En dépit de sa philosophie verte, celui-ci a été fortement critiqué ces dernières années pour son impact sur l’environnement. De nouvelles initiatives “vertes” ont donc été lancées pour la 40ème édition, dans le but de rendre ce type d‘événements plus écologiques. L’empreinte carbone de l’ensemble de l’industrie musicale au Royaume-Uni a été évaluée par des chercheurs de l’Université d’Oxford, sous la direction de Catherine Bottrill.

“L’industrie de la musique au Royaume-Uni produit chaque année plus d’un demi-million de tonnes de gaz à effet de serre, dont au moins 15% rien que pour les festivals, explique-t-elle. A mes yeux, cela représente plus de 80.000 tonnes de CO2, soit l‘équivalent d’une ville de 8.000 personnes en un an.”

Le souci des infrastructures a contribué à l‘écologisation de Glastonbury au cours des deux dernières années. Un deuxième réservoir a été construit pour cette édition. Les installations du festival sont désormais alimentées par 2.000 litres d’eau (via un réseau d’approvisionnement). L’eau potable est disponible gratuitement pour tous, et ne nécessite plus d‘être transportée par camion.

“Nous avons réduit d’environ 25% nos émissions de CO2 en limitant le transport de l’eau et des eaux usées, raconte Lucy Brooking Clark, coordinatrice des initiatives vertes de Glastonbury.”

Auparavant, 32 camions étaient utilisés pour transporter les eaux usées à plus de 60 kilomètres, en près de 280 voyages. Aujourd’hui, ils ne sont plus que 3 camions dans un périmètre limité à 13 kilomètres. Un nouveau projet d’envergure prévoit de réduire l’empreinte carbone totale du festival de 30% l’année prochaine.

“Nous sommes sur le point d’installer le plus important panneau solaire privé du pays, d’une surface de 1500 mètres carrés. Il permettra de fournir 200 kW de puissance, l‘équivalent de l’alimentation en énergie de 40 foyers au Royaume-Uni pendant un an. Cela ne suffit pas à alimenter Glastonbury, mais c’est suffisant pour la scène principale, pour toute la durée du festival, ajoute-t-elle.”

Chaque jour, une armée de 160 policiers verts se chargent d’informer les festivaliers sur ce qu’il faut faire et ne pas faire, pour respecter l’environnement. Les sanctions pouvant aller jusqu‘à l’expulsion pour les personnes surprises en train d’uriner dans les buissons ou de jeter des mégots de cigarettes.

La police verte incite aussi les festivaliers à recycler leurs déchets, en utilisant les 40.000 bacs du site. Des bacs qui sont vidés deux fois par jour, ce qui reste encore insuffisant.

Les autres déchets sont collectées chaque matin par 950 personnes. En dépit de la campagne de sensibilisation, 1.000 tonnes de rebuts ont tout de même été produites l’an dernier.

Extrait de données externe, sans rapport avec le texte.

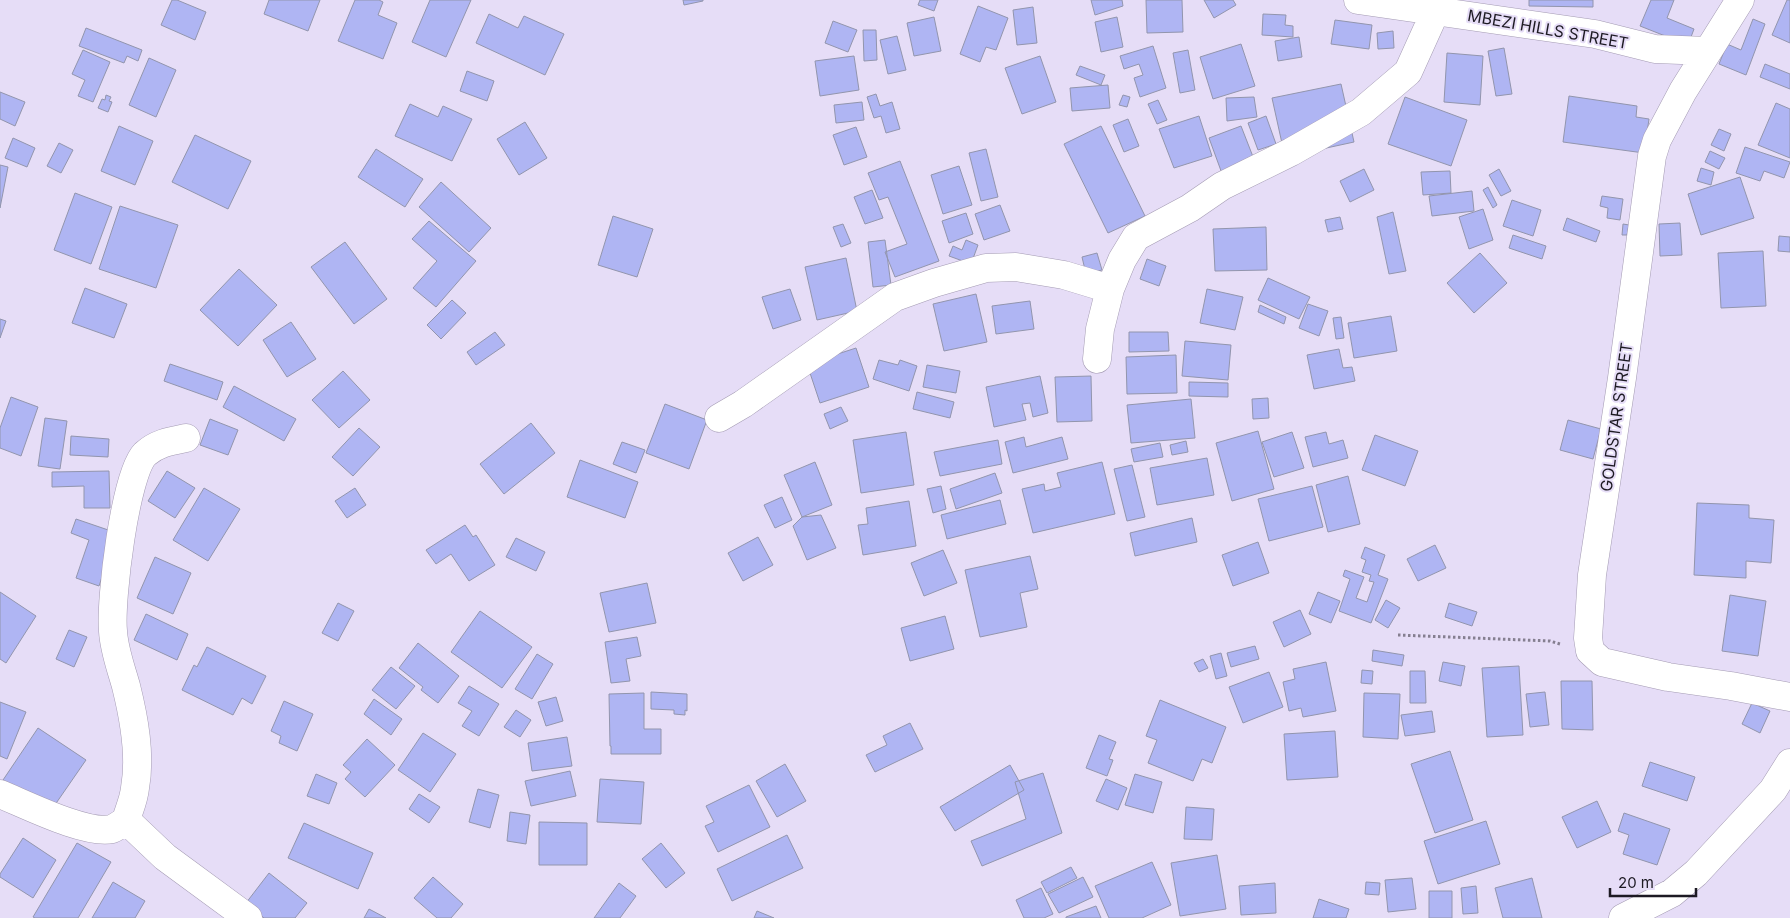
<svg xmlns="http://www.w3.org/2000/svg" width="1790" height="918" font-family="Inter,sans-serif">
<rect width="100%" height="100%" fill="#e6ddf7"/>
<path fill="#afb5f3" stroke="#9295ad" d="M172 0H177L206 12 195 40 161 25Z
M269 0H320L308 31 264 14Z
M355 0H379L383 2 378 15 397 23 383 59 338 41Z
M430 0H471L446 57 412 42Z
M683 0H703V1L684 5Z
M920 0H938L934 11 918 5Z
M1091 0H1122L1123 6 1095 15Z
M1146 0H1182L1183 32 1147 33Z
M1204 0H1233L1236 5 1214 18Z
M1529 0H1593V7L1529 6Z
M1651 0H1674L1667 18 1694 29 1688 45 1640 26Z
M1787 0H1790V43L1772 35Z
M978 6 1008 18 996 50 986 47 980 62 960 54Z
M1033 7 1037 43 1017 45 1013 10Z
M489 14 518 28 524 16 564 34 545 75 476 43Z
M1263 14 1286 15 1285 25 1293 26V37L1262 35Z
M934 17 941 51 914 56 907 23Z
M1117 17 1123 47 1101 52 1095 22Z
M1753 19 1765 24 1746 75 1719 64 1727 44 1741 50Z
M1335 20 1372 25 1369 49 1331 44Z
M833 21 857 30 848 52 825 43Z
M86 28 142 50 138 61 127 56 124 63 79 46Z
M863 30H876L877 60 864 61Z
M1393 31 1394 48 1378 49 1377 33Z
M897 36 906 70 888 74 880 40Z
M1299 37 1302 57 1278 61 1275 41Z
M1241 44 1255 86 1213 99 1200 57Z
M1153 46 1166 88 1140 97 1134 78 1143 75 1139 64 1124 69 1120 56Z
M1504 48 1512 94 1496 96 1488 51Z
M83 50 110 62 93 102 78 96 85 80 72 74Z
M1188 50 1195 90 1180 93 1173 53Z
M1447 53 1483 56 1480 105 1444 102Z
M854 56 859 90 820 96 815 61Z
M1040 56 1056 102 1022 114 1005 68Z
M149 58 176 70 156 117 129 105Z
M1765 64 1790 74V89L1760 77Z
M1080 66 1105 75 1101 85 1076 75Z
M467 71 494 81 487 101 460 91Z
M1341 84 1354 142 1285 157 1272 98Z
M1108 85 1110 108 1072 111 1070 88Z
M0 92 25 102 15 126 0 119Z
M876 94 880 106 892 102 900 129 886 133 881 116 874 118 867 97Z
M106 95 111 97 109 101 112 102 108 112 98 108 102 99 105 100Z
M1123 95 1130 97 1127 107 1119 105Z
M1569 96 1637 106 1636 117 1649 119 1644 153 1563 142Z
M1254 97 1257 117 1227 121 1226 98Z
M1405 97 1467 120 1451 166 1388 144Z
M1158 100 1167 120 1157 124 1148 104Z
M862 102 864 120 836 123 834 105Z
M1776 103 1790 109V158L1758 145Z
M410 104 438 117 443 106 472 119 452 161 395 136Z
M1199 116 1212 156 1174 168 1159 129Z
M1266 116 1276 144 1258 150 1248 123Z
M1128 119 1139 146 1124 152 1113 125Z
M525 122 547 158 519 175 497 139Z
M119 126 153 141 135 185 101 171Z
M1101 126 1145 216 1108 233 1064 144Z
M1241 126 1257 167 1224 179 1209 138Z
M856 127 867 157 844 165 833 135Z
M1719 129 1731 134 1724 151 1711 145Z
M195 135 251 161 228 209 172 182Z
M13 138 35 148 27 167 5 158Z
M59 143 73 150 61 173 47 166Z
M1745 147 1790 162 1784 178 1764 171 1760 181 1736 173Z
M376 149 423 179 405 207 358 177Z
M986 149 998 197 981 201 969 153Z
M1710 151 1725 158 1719 169 1705 162Z
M900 161 939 261 895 277 885 252 907 244 888 197 879 200 868 173Z
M0 165 8 167 0 208Z
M959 166 972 205 943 214 931 175Z
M1701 168 1714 172 1711 185 1697 181Z
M1364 169 1374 190 1350 202 1340 181Z
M1499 169 1511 191 1501 196 1489 175Z
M1450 171 1451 193 1423 195 1421 172Z
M1740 177 1754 218 1701 235 1688 194Z
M441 182 491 228 469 252 419 207Z
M1488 187 1497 205 1493 208 1483 190Z
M872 190 883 218 865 224 854 197Z
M1472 191 1474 211 1432 216 1429 196Z
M75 193 112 207 91 264 54 250Z
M1602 196 1623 199 1620 220 1607 218 1608 208 1600 206Z
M1512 200 1541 210 1533 236 1503 226Z
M1000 205 1010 231 984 240 975 214Z
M120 206 178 225 156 288 99 269Z
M1483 209 1493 240 1469 249 1459 217Z
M1393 212 1406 271 1389 274 1377 217Z
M966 213 973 234 949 243 942 221Z
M613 216 653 229 637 277 598 265Z
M1340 217 1343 229 1328 232 1325 220Z
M1567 218 1600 231 1596 242 1563 230Z
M429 221 476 261 436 307 413 288 437 261 412 239Z
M1680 223 1682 255 1660 256 1659 224Z
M843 224 851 243 841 247 833 227Z
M1623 224 1629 225 1627 235H1622Z
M1266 227 1267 270 1215 271 1213 229Z
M1513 235 1546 246 1542 259 1509 248Z
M1779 236 1790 237V252L1778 251Z
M885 240 891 285 873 287 868 242Z
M966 240 978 245 971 264 949 256 953 246 962 250Z
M345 242 387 299 354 324 311 267Z
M1763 251 1766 306 1721 308 1718 253Z
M1097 253 1102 270 1086 274 1082 257Z
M1480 253 1507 283 1474 313 1447 283Z
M846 258 857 311 817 320 805 267Z
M1147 259 1166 266 1159 286 1140 279Z
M239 269 277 305 238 346 200 310Z
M1268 278 1310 297 1299 319 1258 300Z
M85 288 127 304 114 338 72 323Z
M790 289 801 320 773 329 762 297Z
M1207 289 1243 297 1235 330 1200 323Z
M976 294 987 342 944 351 933 304Z
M452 300 466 313 441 339 427 325Z
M1030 301 1034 329 996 334 992 306Z
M1308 304 1328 311 1319 336 1299 328Z
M1260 305 1286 317 1284 324 1258 312Z
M1391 316 1397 351 1354 358 1348 323Z
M1341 317 1344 338 1336 339 1333 318Z
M0 319 6 321 0 338Z
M291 322 316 359 287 377 263 340Z
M495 332 505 345 476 365 467 352Z
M1129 332H1168L1169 351 1129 352Z
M1185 341 1231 345 1228 380 1182 376Z
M856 348 869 387 820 403 807 364Z
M1339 349 1343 368 1352 367 1355 381 1314 389 1307 355Z
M1176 355 1177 393 1127 394 1126 357Z
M879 360 898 365 900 360 917 366 909 391 873 379Z
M170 364 223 382 217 400 164 381Z
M927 365 960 371 956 393 923 387Z
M343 371 370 400 339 428 312 400Z
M1040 376 1048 413 1033 417 1030 403 1022 404 1026 420 994 427 986 387Z
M1091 376 1092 421 1057 422 1055 377Z
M1189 382 1228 383V397L1189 396Z
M234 386 296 419 284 441 223 407Z
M917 392 954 402 950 418 913 409Z
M11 397 38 407 21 456 0 448V428Z
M1268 398 1269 418 1253 419 1252 399Z
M1191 399 1195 438 1131 443 1127 405Z
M665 404 707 420 689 469 646 453Z
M841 407 848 421 830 429 824 414Z
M45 418 67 421 60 469 38 466Z
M210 419 238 430 228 455 200 445Z
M1568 420 1601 429 1593 459 1560 450Z
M531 423 555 453 504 494 480 464Z
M359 428 380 447 353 476 332 457Z
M1258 431 1274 489 1232 501 1216 443Z
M906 432 914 485 861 493 853 440Z
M1292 432 1304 468 1274 477 1262 442Z
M1326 432 1329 444 1343 440 1348 458 1313 467 1305 437Z
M1375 435 1418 451 1405 486 1362 470Z
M71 436 109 439 108 457 70 455Z
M1024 437 1026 447 1062 437 1068 459 1013 473 1005 442Z
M998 440 1002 464 940 476 934 452Z
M1186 441 1188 452 1172 455 1170 445Z
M622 442 645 450 636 473 613 464Z
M1160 443 1163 457 1134 462 1131 449Z
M1207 458 1214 495 1157 505 1150 468Z
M580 460 638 482 625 518 567 497Z
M815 462 832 505 802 517 784 475Z
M1102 462 1115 514 1033 533 1022 489 1044 484 1045 491 1061 487 1057 473Z
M1132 465 1145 517 1127 521 1114 469Z
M109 471 110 508H84V486L52 487V472Z
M167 471 195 488 175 518 148 501Z
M995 473 1002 493 956 509 950 489Z
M1348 476 1360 524 1328 532 1316 485Z
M941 486 946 509 933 513 927 489Z
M1312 486 1323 527 1269 541 1258 499Z
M204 488 240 509 208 561 173 540Z
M355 488 366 505 347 518 335 501Z
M782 497 792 520 775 528 764 505Z
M1000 500 1006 524 947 539 941 515Z
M909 501 916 546 863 555 858 525 868 524 866 508Z
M1697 503 1749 505V518L1774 520 1771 563 1746 561V578L1694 575Z
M821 515 836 548 807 560 793 526 802 517Z
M1192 518 1197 542 1135 556 1130 533Z
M76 519 117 533 99 586 76 578 89 540 71 533Z
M465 525 473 537 476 535 495 565 469 581 451 554 436 564 426 550Z
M758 537 773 565 743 581 728 553Z
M516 538 545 552 536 571 506 557Z
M1258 542 1269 573 1233 586 1222 555Z
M1435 545 1446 568 1418 581 1407 559Z
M1365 547 1385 555 1378 575 1388 579 1371 623 1339 611 1350 579 1343 576 1345 570 1364 577 1356 598 1367 602 1374 582 1369 581 1371 575 1362 572 1366 560 1361 558Z
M943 550 957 583 924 596 911 563Z
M1030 556 1038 589 1020 593 1027 627 980 637 965 570Z
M155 557 191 573 173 614 137 598Z
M647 583 656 623 609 632 600 593Z
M0 592 36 616 6 663 0 659Z
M1318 592 1340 601 1331 623 1309 614Z
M1730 595 1766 601 1758 656 1722 651Z
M1386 600 1400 608 1388 628 1375 620Z
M338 603 354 611 338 641 322 633Z
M1449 603 1477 612 1472 626 1445 617Z
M1300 610 1311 634 1284 647 1273 622Z
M480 611 532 647 502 688 451 652Z
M146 614 188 634 177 660 134 640Z
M945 616 954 649 910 661 901 628Z
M69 630 87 637 74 667 56 659Z
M637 637 641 656 626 659 630 681 611 683 605 642Z
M418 643 459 676 438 703 421 690 423 687 399 668Z
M1255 646 1259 659 1231 667 1227 653Z
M207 647 266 676 252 704 242 698 233 715 182 690 194 665 197 667Z
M1373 650 1404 655 1402 666 1372 661Z
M1221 653 1227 676 1216 679 1210 656Z
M537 654 553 664 532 699 515 689Z
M1203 659 1208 668 1199 672 1194 663Z
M1326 662 1336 711 1303 717 1301 708 1289 711 1283 682 1295 679 1293 669Z
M1443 662 1465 666 1461 686 1439 681Z
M1519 666 1523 735 1487 737 1482 668Z
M391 667 415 686 396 709 372 690Z
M1362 670 1373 671 1372 684 1361 683Z
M1410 671H1425L1426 703H1410Z
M1269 672 1283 707 1243 723 1229 687Z
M1561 681H1592L1593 730 1562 729Z
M469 686 499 704 479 736 462 726 472 711 458 703Z
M651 692 687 694V711L685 710V715L674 714V710L651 709Z
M1545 692 1549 725 1530 727 1526 694Z
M644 693V729H661V754H611V746H610L609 694Z
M1364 693 1400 694 1398 739 1363 737Z
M556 697 563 721 546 726 538 702Z
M374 699 402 719 391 735 364 714Z
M1160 700 1226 727 1212 763 1202 759 1193 781 1148 763 1157 740 1146 736Z
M284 701 313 714 297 751 279 743 281 736 271 731Z
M0 702 26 712 7 759 0 756Z
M1752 703 1770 711 1760 733 1742 724Z
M516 710 531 720 520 737 504 727Z
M1432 711 1435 732 1405 736 1401 715Z
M910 723 923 749 875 772 866 755 887 745 883 736Z
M38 728 86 760 50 812 3 780Z
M1335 731 1338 777 1287 780 1284 734Z
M423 733 456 754 430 792 398 770Z
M1099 735 1116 742 1109 759 1113 760 1107 776 1086 768Z
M567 737 572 766 532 771 528 743Z
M367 739 395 765 365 797 345 779 351 772 343 765Z
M1450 751 1473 820 1435 833 1411 764Z
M1650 762 1695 777 1687 801 1642 786Z
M785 764 806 801 777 817 756 781Z
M1010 765 1024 790 955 831 940 807Z
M570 771 576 796 531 806 525 781Z
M1043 773 1062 833 982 866 971 841 1026 819 1015 782Z
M316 774 337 783 329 804 307 796Z
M1135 774 1162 782 1153 813 1125 805Z
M600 779 644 782 641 824 597 822Z
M1106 779 1127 788 1118 810 1096 801Z
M749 785 770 827 718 852 705 826 714 822 706 806Z
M478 789 499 795 490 828 469 822Z
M419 794 440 807 429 823 409 809Z
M1597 801 1611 832 1577 848 1562 817Z
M1186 807 1214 809 1212 840 1184 839Z
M510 812 530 815 526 844 507 841Z
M1624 813 1670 829 1657 865 1623 854 1629 835 1618 831Z
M1486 821 1500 864 1438 884 1424 841Z
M539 822 587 823V865H539Z
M304 823 373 853 358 889 288 858Z
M787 835 803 868 732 901 717 869Z
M23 838 56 860 33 898 0 877V874Z
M77 843 111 862 78 918H35L33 917Z
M661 843 685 873 666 888 642 859Z
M1217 855 1226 909 1180 916 1171 863Z
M1152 862 1171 905 1142 918H1109L1095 886Z
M1071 867 1077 878 1047 893 1041 882Z
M269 873 307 903 295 918H264L246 903Z
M433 877 463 904 451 918H437L414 898Z
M1083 877 1093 897 1059 913 1048 894Z
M1412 878 1416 909 1388 912 1385 880Z
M1532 878 1542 918H1503L1495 888Z
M113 882 145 901 135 918H92Z
M1366 882 1380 883 1379 895 1365 894Z
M619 883 636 896 620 918H594Z
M1275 883 1276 913 1241 915 1239 886Z
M1476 886 1478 913 1463 914 1461 888Z
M1041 888 1053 914 1044 918H1024L1016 900Z
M1429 891H1452V918H1429Z
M1319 899 1349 909 1346 918H1313Z
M1096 906 1101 918H1066V917Z
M369 909 386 918H364Z
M757 911 774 918H754Z"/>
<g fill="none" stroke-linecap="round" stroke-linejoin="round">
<defs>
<path id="minor" d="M1358 0 1595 34 1655 49 1708 51
M1740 0 1683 91 1657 140 1652 156 1622 378 1592 575 1588 638 1590 651 1602 662 1668 677 1731 686 1790 697
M1097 359 1100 329 1110 289 1122 260 1136 237 1190 208 1222 186 1291 152 1361 112 1408 72 1436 10
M719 418 743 404 895 297 934 283 986 268 1016 267 1064 275 1110 289
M0 794C25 804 86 835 112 829 117 827 122 823 126 820 129 810 134 799 135 788 141 755 134 718 126 686 121 668 114 650 113 631 110 601 125 474 145 454 157 443 171 441 186 438
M126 820 165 857 248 918
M1623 918 1672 893 1696 873 1773 790 1790 763"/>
</defs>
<use href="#minor" stroke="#a49bb3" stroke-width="29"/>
<path stroke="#857f90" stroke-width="3" stroke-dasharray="2.5 2.5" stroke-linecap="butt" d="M1398 635 1550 641 1560 644"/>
<use href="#minor" stroke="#fff" stroke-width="28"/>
</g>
<g text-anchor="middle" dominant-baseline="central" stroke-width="4" stroke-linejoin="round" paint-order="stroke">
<g font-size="16" fill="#1d1a23" stroke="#e6ddf7">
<text transform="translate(1548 29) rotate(10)">MBEZI HILLS STREET</text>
<text transform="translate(1616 417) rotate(-82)">GOLDSTAR STREET</text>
</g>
</g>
<path d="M1610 888v8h86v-8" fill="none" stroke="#1d1a23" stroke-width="2.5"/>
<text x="1618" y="888" font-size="15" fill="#1d1a23" stroke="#e6ddf7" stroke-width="4" paint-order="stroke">20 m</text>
</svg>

A Glastonbury, tous les déchets sont séparés directement sur le site. Une installation qu’on trouve rarement dans d’autres festivals, en tout cas de cette envergure. Tous les jours, entre 10 et 15 tonnes d’ordures arrivent ici pour être triées et compactées. L’année dernière, 49% des déchets ont été recyclés, dont 150 tonnes de matières compostables.

“78 personnes travaillent ici, explique Andy Willcott, coordinateur du recyclage. Les déchets provenant de l’ensemble du site finissent là, et de nombreux matériaux différents sont séparés, des bouteilles en plastique, des boîtes, des produits compostables et du verre, évidemment pas autorisés, même si on les retrouve quand même sur le site du festival.”